(Records from a collection)
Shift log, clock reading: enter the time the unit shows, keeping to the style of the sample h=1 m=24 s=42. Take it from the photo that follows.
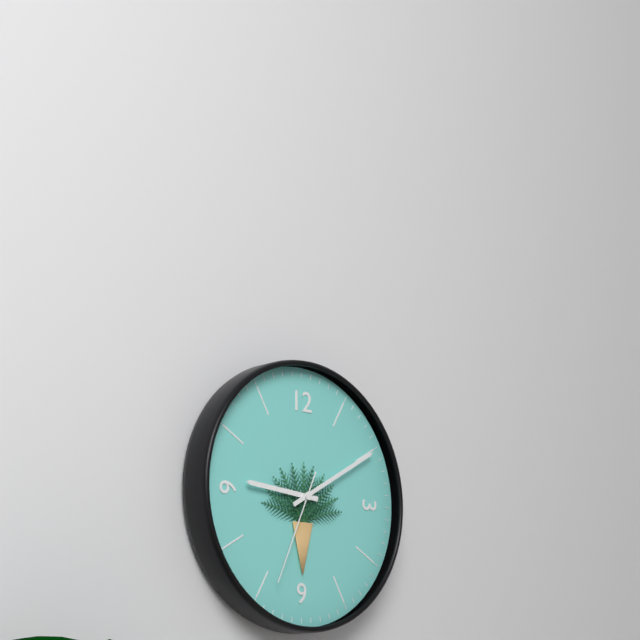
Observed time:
h=9 m=10 s=34
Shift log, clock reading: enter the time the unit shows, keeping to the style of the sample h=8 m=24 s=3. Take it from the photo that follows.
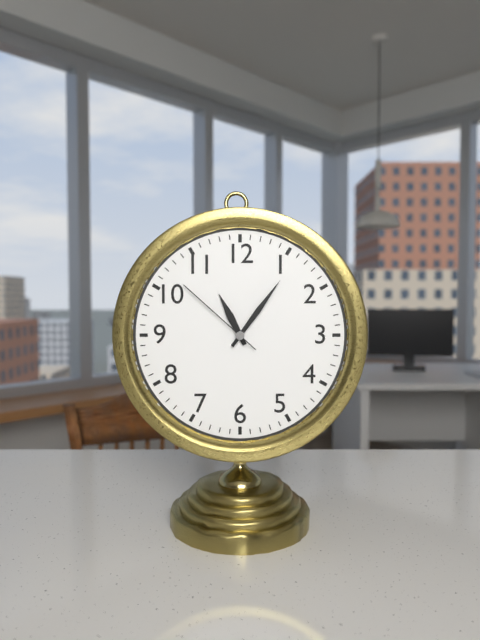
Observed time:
h=11 m=6 s=52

Problem to work on
Copy all of the material above word for word, but leave the pictures out.

Reply to the task
Shift log, clock reading: enter the time the unit shows, keeping to the style of the sample h=1 m=24 s=42. Take it from the photo that follows.
Observed time:
h=9 m=10 s=34
Shift log, clock reading: enter the time the unit shows, keeping to the style of the sample h=8 m=24 s=3. Take it from the photo that follows.
Observed time:
h=11 m=6 s=52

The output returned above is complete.